Observational Constraints on Black Hole Spin

TL;DR

This review discusses current methods for measuring black hole spins across different systems, highlights recent observational findings, and emphasizes the importance of spin in understanding black hole formation and energy processes.

Contribution

It provides a comprehensive overview of electromagnetic and gravitational wave techniques for black hole spin measurement and summarizes recent observational results across various black hole populations.

Findings

Supermassive black holes are often rapidly spinning, with some slower spins at higher masses.

Stellar-mass black holes in X-ray binaries are generally rapidly spinning, indicating they were born that way.
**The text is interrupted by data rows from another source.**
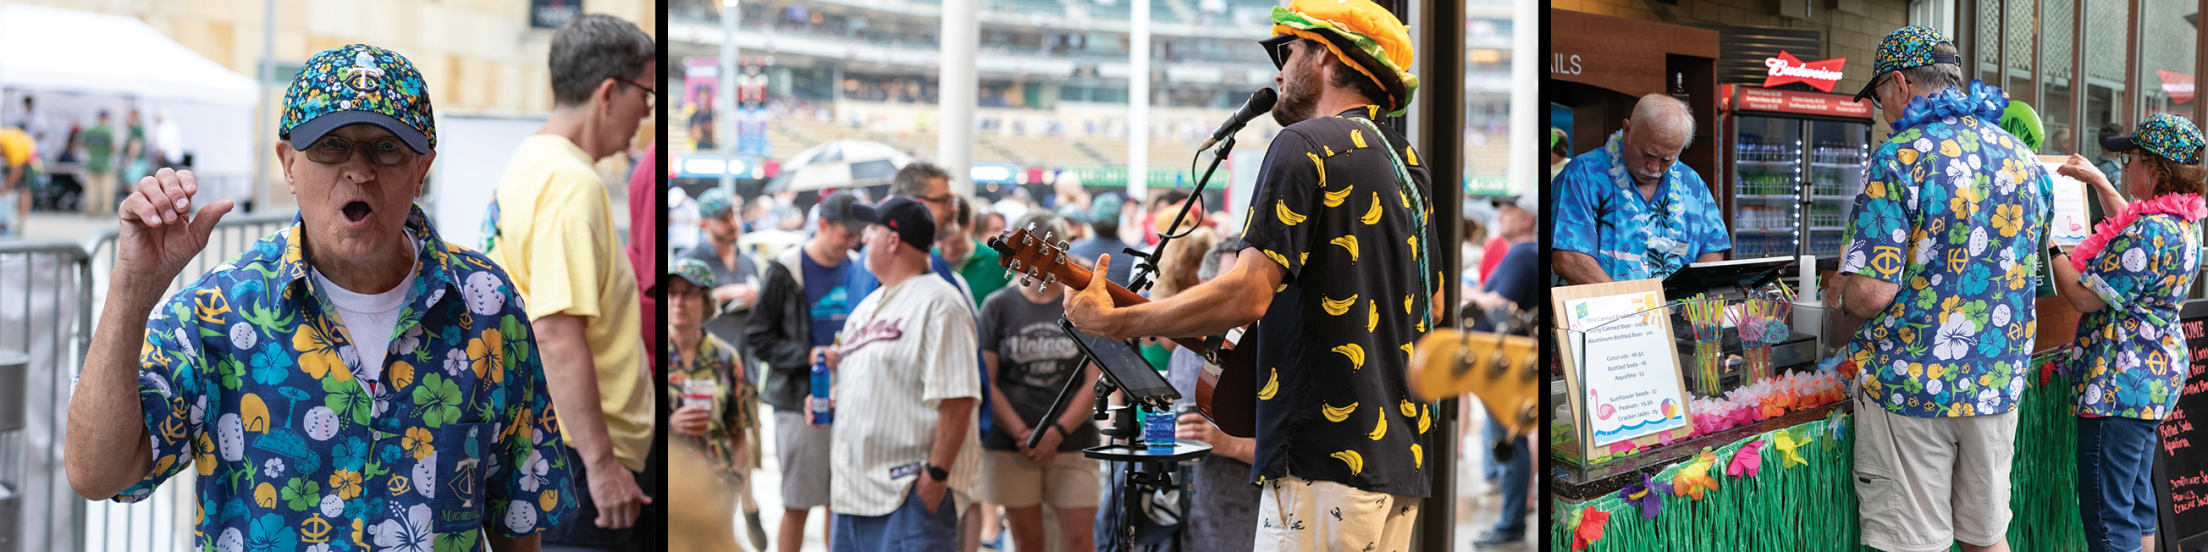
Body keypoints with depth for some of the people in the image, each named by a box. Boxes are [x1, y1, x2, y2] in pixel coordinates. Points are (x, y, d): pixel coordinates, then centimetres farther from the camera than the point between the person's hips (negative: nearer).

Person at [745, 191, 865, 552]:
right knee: (798, 506, 0)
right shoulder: (786, 272, -4)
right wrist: (809, 355, -17)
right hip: (800, 402, -4)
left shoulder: (858, 270, 10)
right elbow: (757, 339, -6)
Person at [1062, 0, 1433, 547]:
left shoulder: (1307, 144, -10)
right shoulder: (1409, 164, 17)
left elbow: (1246, 295, -20)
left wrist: (1111, 323, -11)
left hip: (1325, 460, -9)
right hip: (1401, 461, 9)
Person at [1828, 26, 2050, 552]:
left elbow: (1872, 292, -20)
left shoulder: (1899, 158, -15)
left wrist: (1839, 293, 2)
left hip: (1912, 386, -6)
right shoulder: (2024, 159, 6)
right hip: (1999, 385, 6)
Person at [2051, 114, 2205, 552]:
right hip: (2156, 372, 11)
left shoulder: (2150, 232, -23)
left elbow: (2085, 297, -20)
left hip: (2119, 384, -11)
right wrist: (2098, 181, 30)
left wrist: (2047, 246, -8)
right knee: (2137, 499, 19)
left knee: (2107, 515, -6)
Gravitational wave detections show most merging black holes are slowly spinning, with some exceptions.

Abstract

The spin of a black hole is an important quantity to study, providing a window into the processes by which a black hole was born and grew. Further, spin can be a potent energy source for powering relativistic jets and energetic particle acceleration. In this review, I describe the techniques currently used to detect and measure the spins of black holes. It is shown that: (1) Two well understood techniques, X-ray reflection spectroscopy and thermal continuum fitting, can be used to measure the spins of black holes that are accreting at moderate rates. There is a rich set of other electromagnetic techniques allowing us to extend spin measurements to lower accretion rates. (2) Many accreting supermassive black holes are found to be rapidly-spinning, although a population of more slowly spinning black holes emerges at masses above $M>3\times 10^7\,M_\odot$ as expected from recent structure formation models. (3) Many accreting stellar-mass black holes in X-ray binary systems are rapidly spinning and must have been born in this state. (4) The advent of gravitational wave astronomy has enabled the detection of spin effects in merging binary black holes. Most of the pre-merger black holes are found to be slowly spinning, a notable exception being an object that may itself be a merger product. (5) The stark difference in spins between the black hole X-ray binary and the binary black hole populations shows that there is a diversity of formation mechanisms. Given the array of new electromagnetic and gravitational wave capabilities currently being planned, the future of black hole spin studies is bright.